Walton and Son, being insolvent, confessed a judgment, and procured and suffered their property to be taken on legal process, with Intent to give a preference to A. & L. and H. F. This being the case, the section declares, that if the person receiving such preference “had reasonable cause to believe that a fraud on the act was intended or that the debtor was insolvent,” that the assignee may recover back the money or property paid or transferred contrary to the act, and that “such creditor”—that is, the creditor receiving such preference, with reasonable cause to believe, etc.—“shall not be allowed to prove his debt in bankruptcy.” These creditors, by their agent, had not only reason to believe, but knew, that at the time of giving this preference, Walton and Son were insolvent, and that in so doing they intended a fraud upon the act—that is, intended to evade its provisions by preventing their property from being distributed among their general creditors under it. To these acts or conduct, section 39 attaches certain consequences: First—The preferred creditors may be compelled by the assignee to restore the money or property received under the preference. Second—Such creditors are prohibited from proving their debts in bankruptcy. The first of these provisions is remedial, and furnishes the means whereby the wrong committed in giving and receiving a preference may be corrected. But the second is preventive, and intended to deter creditors from receiving preferences for fear of losing or forfeiting their debts thereby. Of the two it is the more important and more likely to prevent violations or evasions of the act in this respect. The liability to these consequences or penalties arises upon the same facts—the creditors taking a preference contrary to the act—but the right to enforce the one does not depend upon the enforcement of the other. They are distinct and cumulative. The assignee may recover back the money or property without objecting to the proof of debt, or the proof of debt may be excluded where there has been no such recovery.

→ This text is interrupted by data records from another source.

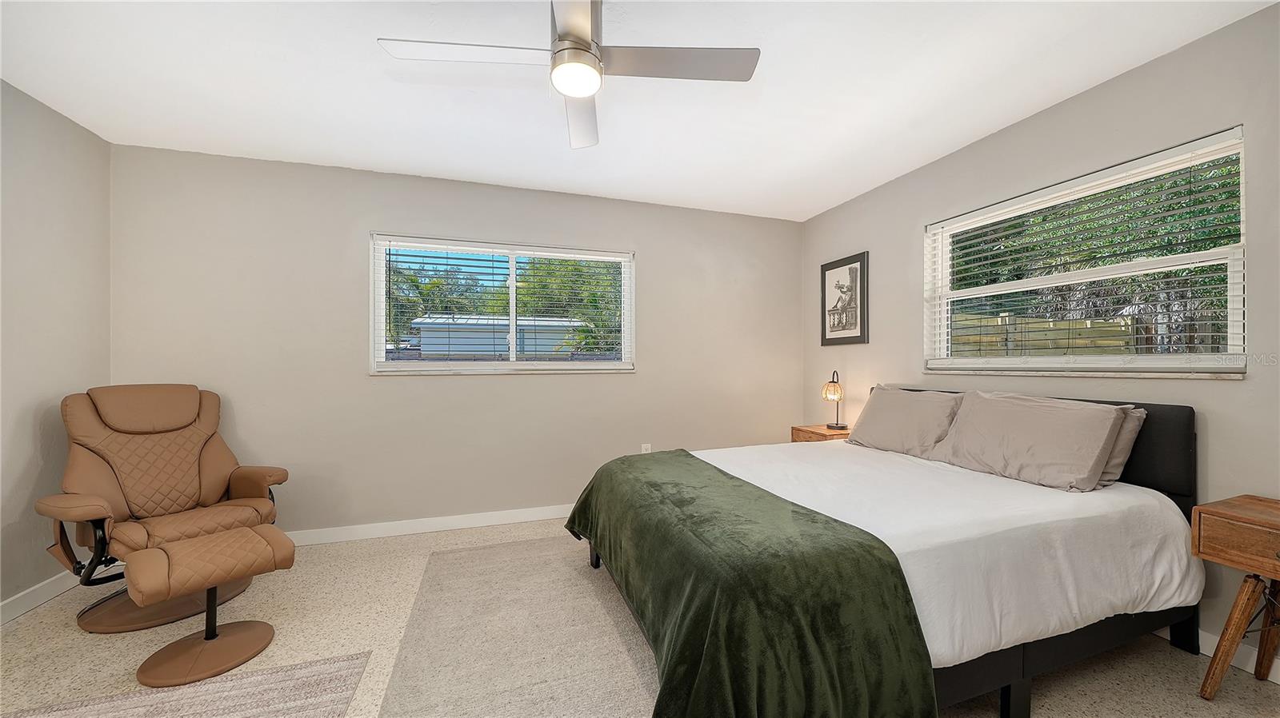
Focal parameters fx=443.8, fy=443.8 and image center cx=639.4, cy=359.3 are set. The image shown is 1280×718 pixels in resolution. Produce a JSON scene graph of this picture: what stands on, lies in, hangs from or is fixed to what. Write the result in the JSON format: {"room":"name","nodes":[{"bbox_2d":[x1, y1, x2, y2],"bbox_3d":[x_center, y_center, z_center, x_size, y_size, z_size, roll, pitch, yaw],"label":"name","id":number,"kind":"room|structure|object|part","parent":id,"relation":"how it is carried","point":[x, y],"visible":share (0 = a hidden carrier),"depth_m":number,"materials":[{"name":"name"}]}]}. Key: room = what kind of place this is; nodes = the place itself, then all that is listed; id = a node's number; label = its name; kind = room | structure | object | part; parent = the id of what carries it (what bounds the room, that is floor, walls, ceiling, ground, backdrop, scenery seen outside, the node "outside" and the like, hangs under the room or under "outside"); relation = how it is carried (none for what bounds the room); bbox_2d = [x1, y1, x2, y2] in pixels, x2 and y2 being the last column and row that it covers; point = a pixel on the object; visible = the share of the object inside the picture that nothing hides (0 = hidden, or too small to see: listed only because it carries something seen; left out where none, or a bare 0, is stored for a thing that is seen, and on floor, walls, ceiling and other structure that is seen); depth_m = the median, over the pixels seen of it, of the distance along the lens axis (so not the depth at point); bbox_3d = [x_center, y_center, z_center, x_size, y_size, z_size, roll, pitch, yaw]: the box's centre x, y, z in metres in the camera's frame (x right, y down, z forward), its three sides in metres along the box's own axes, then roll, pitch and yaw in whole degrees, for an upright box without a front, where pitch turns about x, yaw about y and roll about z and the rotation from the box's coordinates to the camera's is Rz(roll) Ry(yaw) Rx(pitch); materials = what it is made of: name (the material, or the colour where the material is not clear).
{"room":"bedroom","nodes":[
{"label":"bedroom","id":0,"kind":"room"},
{"bbox_2d":[0,78,112,620],"bbox_3d":[-2.468,-0.038,0.602,0.161,2.463,4.284,0,0,-18],"label":"left wall","id":1,"kind":"structure","parent":0,"point":[52,172],"depth_m":2.18,"materials":[{"name":"paint"}]},
{"bbox_2d":[0,571,81,625],"bbox_3d":[-2.393,1.140,0.634,0.015,0.096,4.096,0,0,-18],"label":"baseboard","id":2,"kind":"structure","parent":1,"relation":"attached to","point":[14,598],"depth_m":2.14,"materials":[{"name":"white paint"}]},
{"bbox_2d":[107,141,802,542],"bbox_3d":[-0.808,-0.034,3.356,4.900,2.448,0.158,0,0,-18],"label":"back wall","id":3,"kind":"structure","parent":0,"point":[403,389],"depth_m":3.02,"materials":[{"name":"paint"}]},
{"bbox_2d":[284,504,572,546],"bbox_3d":[-0.871,1.143,3.261,4.676,0.096,0.015,0,0,-18],"label":"baseboard","id":4,"kind":"structure","parent":3,"relation":"attached to","point":[535,518],"depth_m":3.04,"materials":[{"name":"white paint"}]},
{"bbox_2d":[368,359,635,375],"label":"window sill","id":5,"kind":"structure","parent":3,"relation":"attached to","point":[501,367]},
{"bbox_2d":[369,233,635,374],"bbox_3d":[-0.948,-0.374,3.344,1.866,0.959,0.137,0,0,-18],"label":"back window","id":6,"kind":"structure","parent":3,"relation":"in","point":[542,366],"depth_m":3.31,"materials":[{"name":"white"}]},
{"bbox_2d":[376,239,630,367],"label":"window blind","id":7,"kind":"object","parent":6,"relation":"attached to","point":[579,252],"visible":0.94,"depth_m":3.24,"materials":[{"name":"white plastic"}]},
{"bbox_2d":[640,443,651,453],"bbox_3d":[0.051,0.734,3.538,0.072,0.123,0.010,0,0,-18],"label":"wall socket","id":8,"kind":"object","parent":3,"relation":"attached to","point":[644,446],"visible":0.54,"depth_m":3.53,"materials":[{"name":"white plastic"}]},
{"bbox_2d":[0,0,1276,219],"bbox_3d":[-0.181,-1.322,1.390,4.947,0.111,4.454,0,0,-18],"label":"ceiling","id":9,"kind":"structure","parent":0,"point":[813,199],"depth_m":2.03,"materials":[{"name":"white paint"}]},
{"bbox_2d":[377,0,759,149],"bbox_3d":[-0.210,-1.123,1.560,0.980,0.331,0.982,0,0,45],"label":"ceiling fan","id":10,"kind":"object","parent":9,"relation":"hanging from","point":[586,28],"visible":0.99,"depth_m":1.55,"materials":[{"name":"metal"}]},
{"bbox_3d":[-0.581,-1.041,1.535,0.572,0.032,0.285,0,0,-19],"label":"blade","id":11,"kind":"part","parent":10,"relation":"part of","materials":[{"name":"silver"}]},
{"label":"blade","id":12,"kind":"part","parent":10,"relation":"part of","materials":[{"name":"metal"}]},
{"bbox_3d":[-0.248,-1.013,1.867,0.267,0.046,0.642,0,0,-5],"label":"fan blade","id":13,"kind":"part","parent":10,"relation":"part of","materials":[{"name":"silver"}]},
{"bbox_3d":[0.126,-1.043,1.576,0.608,0.031,0.309,0,0,-19],"label":"blade","id":14,"kind":"part","parent":10,"relation":"part of","materials":[{"name":"silver metal"}]},
{"bbox_2d":[0,516,1279,717],"bbox_3d":[-0.175,1.232,1.352,5.077,0.103,4.368,0,0,-18],"label":"floor","id":15,"kind":"structure","parent":0,"point":[1193,701],"depth_m":1.82,"materials":[{"name":"beige stone"}]},
{"bbox_2d":[36,383,291,635],"bbox_3d":[-2.359,0.669,2.250,0.881,1.042,0.830,0,0,23],"label":"recliner chair","id":16,"kind":"object","parent":15,"relation":"on","point":[214,482],"visible":0.93,"depth_m":2.22,"materials":[{"name":"brown leather"}]},
{"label":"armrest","id":17,"kind":"part","parent":16,"relation":"part of","materials":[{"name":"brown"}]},
{"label":"headrest","id":18,"kind":"part","parent":16,"relation":"part of","materials":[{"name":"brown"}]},
{"bbox_2d":[1,652,372,717],"bbox_3d":[-1.551,1.172,0.851,1.368,0.011,1.570,0,0,-18],"label":"striped rug","id":19,"kind":"object","parent":15,"relation":"on","point":[255,706],"visible":0.99,"depth_m":1.53,"materials":[{"name":"carpet"}]},
{"bbox_2d":[121,524,297,687],"bbox_3d":[-1.732,0.963,1.807,0.407,0.438,0.501,0,0,39],"label":"ottoman","id":20,"kind":"object","parent":15,"relation":"on","point":[142,558],"visible":0.99,"depth_m":1.74,"materials":[{"name":"leather"}]},
{"bbox_2d":[372,533,655,717],"bbox_3d":[-0.112,1.173,1.880,1.699,0.010,2.221,0,0,-18],"label":"rug","id":21,"kind":"object","parent":15,"relation":"on","point":[450,555],"visible":0.85,"depth_m":1.83,"materials":[{"name":"carpet"}]},
{"bbox_2d":[790,424,851,442],"bbox_3d":[1.485,0.857,3.482,0.413,0.632,0.439,0,0,-18],"label":"nightstand","id":22,"kind":"object","parent":15,"relation":"on","point":[809,434],"visible":0.18,"depth_m":3.42,"materials":[{"name":"brown wood"}]},
{"bbox_2d":[821,371,846,430],"bbox_3d":[1.514,0.313,3.446,0.169,0.438,0.170,0,0,-18],"label":"table lamp","id":23,"kind":"object","parent":22,"relation":"on","point":[836,425],"visible":1,"depth_m":3.41,"materials":[{"name":"metal"}]},
{"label":"lamp shade","id":24,"kind":"part","parent":23,"relation":"part of","materials":[{"name":"glass"}]},
{"bbox_2d":[574,387,1205,717],"bbox_3d":[0.938,0.672,2.106,2.157,0.999,1.876,0,0,-18],"label":"bed","id":25,"kind":"object","parent":15,"relation":"on","point":[1142,475],"visible":0.8,"depth_m":1.51,"materials":[{"name":"white fabric"}]},
{"bbox_2d":[847,384,961,458],"bbox_3d":[1.623,0.371,2.745,0.313,0.392,0.682,0,0,-18],"label":"pillow","id":26,"kind":"object","parent":25,"relation":"on","point":[894,434],"visible":0.92,"depth_m":2.63,"materials":[{"name":"grey fabric"}]},
{"bbox_2d":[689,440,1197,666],"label":"white sheet","id":27,"kind":"object","parent":25,"relation":"on","point":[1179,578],"visible":0.46,"depth_m":1.58,"materials":[{"name":"white fabric"}]},
{"bbox_2d":[560,449,936,717],"bbox_3d":[0.194,0.845,1.937,0.730,0.488,1.843,0,0,-18],"label":"green blanket","id":28,"kind":"object","parent":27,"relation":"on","point":[579,526],"visible":0.98,"depth_m":1.24,"materials":[{"name":"green fabric"}]},
{"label":"bed leg","id":29,"kind":"part","parent":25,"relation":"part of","materials":[{"name":"black metal"}]},
{"bbox_2d":[930,391,1131,490],"bbox_3d":[1.781,0.363,2.126,0.332,0.367,0.711,0,0,-18],"label":"pillow","id":30,"kind":"object","parent":25,"relation":"on","point":[1033,450],"visible":0.99,"depth_m":1.97,"materials":[{"name":"grey fabric"}]},
{"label":"headboard","id":31,"kind":"part","parent":25,"relation":"part of","materials":[{"name":"black fabric"}]},
{"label":"bed frame","id":32,"kind":"part","parent":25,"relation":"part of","materials":[{"name":"black"}]},
{"bbox_2d":[1094,404,1147,486],"bbox_3d":[1.918,0.371,2.134,0.223,0.334,0.659,0,0,-18],"label":"pillow","id":33,"kind":"object","parent":25,"relation":"on","point":[1110,470],"visible":0.16,"depth_m":1.86,"materials":[{"name":"grey fabric"}]},
{"bbox_2d":[1192,493,1279,696],"bbox_3d":[2.185,0.841,1.374,0.389,0.654,0.528,0,0,-18],"label":"nightstand","id":34,"kind":"object","parent":15,"relation":"on","point":[1202,510],"visible":1,"depth_m":1.50,"materials":[{"name":"brown wood"}]},
{"bbox_3d":[2.002,0.571,1.382,0.199,0.149,0.353,0,0,-18],"label":"drawer","id":35,"kind":"part","parent":34,"relation":"part of","materials":[{"name":"brown wood"}]},
{"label":"wooden legs","id":36,"kind":"part","parent":34,"relation":"part of","materials":[{"name":"brown wood"}]},
{"bbox_2d":[796,1,1279,676],"bbox_3d":[2.238,-0.055,2.048,0.152,2.438,4.391,0,0,-18],"label":"right wall","id":37,"kind":"structure","parent":0,"point":[1202,389],"depth_m":1.99,"materials":[{"name":"grey paint"}]},
{"bbox_2d":[820,251,868,346],"bbox_3d":[1.635,-0.470,3.584,0.027,0.701,0.490,0,0,-18],"label":"framed picture","id":38,"kind":"object","parent":37,"relation":"attached to","point":[853,272],"visible":1,"depth_m":3.56},
{"bbox_2d":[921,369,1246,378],"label":"window sill","id":39,"kind":"structure","parent":37,"relation":"attached to","point":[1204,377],"depth_m":2.06,"materials":[{"name":"white stone"}]},
{"bbox_2d":[921,127,1247,376],"bbox_3d":[2.174,-0.407,2.348,0.125,0.964,1.378,0,0,-18],"label":"right window","id":40,"kind":"structure","parent":37,"relation":"in","point":[1234,341],"depth_m":2.17,"materials":[{"name":"white"}]},
{"bbox_2d":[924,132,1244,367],"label":"window blind","id":41,"kind":"object","parent":40,"relation":"attached to","point":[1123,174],"visible":0.92,"depth_m":2.07,"materials":[{"name":"white plastic"}]},
{"bbox_2d":[1155,623,1279,683],"bbox_3d":[2.130,1.130,2.148,0.014,0.094,4.110,0,0,-18],"label":"baseboard","id":42,"kind":"structure","parent":37,"relation":"attached to","point":[1278,682],"depth_m":1.70,"materials":[{"name":"white paint"}]},
{"label":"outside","id":43,"kind":"structure","parent":0,"visible":0},
{"label":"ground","id":44,"kind":"structure","parent":43,"visible":0},
{"bbox_2d":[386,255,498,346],"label":"tree","id":45,"kind":"object","parent":44,"relation":"on","point":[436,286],"visible":0.42,"materials":[{"name":"green plant"}]},
{"bbox_2d":[407,315,586,357],"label":"shed","id":46,"kind":"structure","parent":44,"relation":"on","point":[424,338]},
{"bbox_2d":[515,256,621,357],"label":"tree","id":47,"kind":"object","parent":44,"relation":"on","point":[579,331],"visible":0.37,"materials":[{"name":"green plant"}]},
{"bbox_2d":[950,312,1142,355],"bbox_3d":[5.971,0.145,6.415,2.297,1.658,1.018,0,0,-18],"label":"wooden fence","id":48,"kind":"object","parent":44,"relation":"on","point":[1089,322],"visible":0.27,"depth_m":6.39,"materials":[{"name":"brown wood"}]},
{"bbox_2d":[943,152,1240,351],"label":"tree","id":49,"kind":"object","parent":44,"relation":"on","point":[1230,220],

What use these creditors may have ultimately intended to make of their preference is immaterial. Let it be admitted that they intended so far as they know, to share the proceeds of their executions with their fellow creditors, pro rata. The law does not trust the legal rights of one portion of the creditors to the judgment or good intentions of the others. While, as a matter of fact, it may have been safe to do so in this case, in a majority of others it might or would not. Besides a mere Intention or even proposition on their part to admit the rest of the creditors to a share of the property was not a contract with such creditors which the latter could enforce. Such Intention or proposition could have been changed or withdrawn by A. and L. and H. F., at any time before it was realized or accepted, with impunity. In legal effect, the transaction as claimed by these creditors, was nothing more or less than obtaining a preference contrary to the act, with intention to make such arrangement with the general creditors as the parties taking the preference might think proper under the circumstances. This would be to make themselves judges in their own case. An order will be made rejecting these claims, and directing the register to refuse to allow them to be proved, and that A. and L. and H. F. be adjudged to pay the costs and expenses of this proceeding.

[This cause was subsequently affirmed by the circuit court. Case unreported.]

1 [Reported by Hon. Matthew P. Deady, District Judge, and here reprinted by permission.]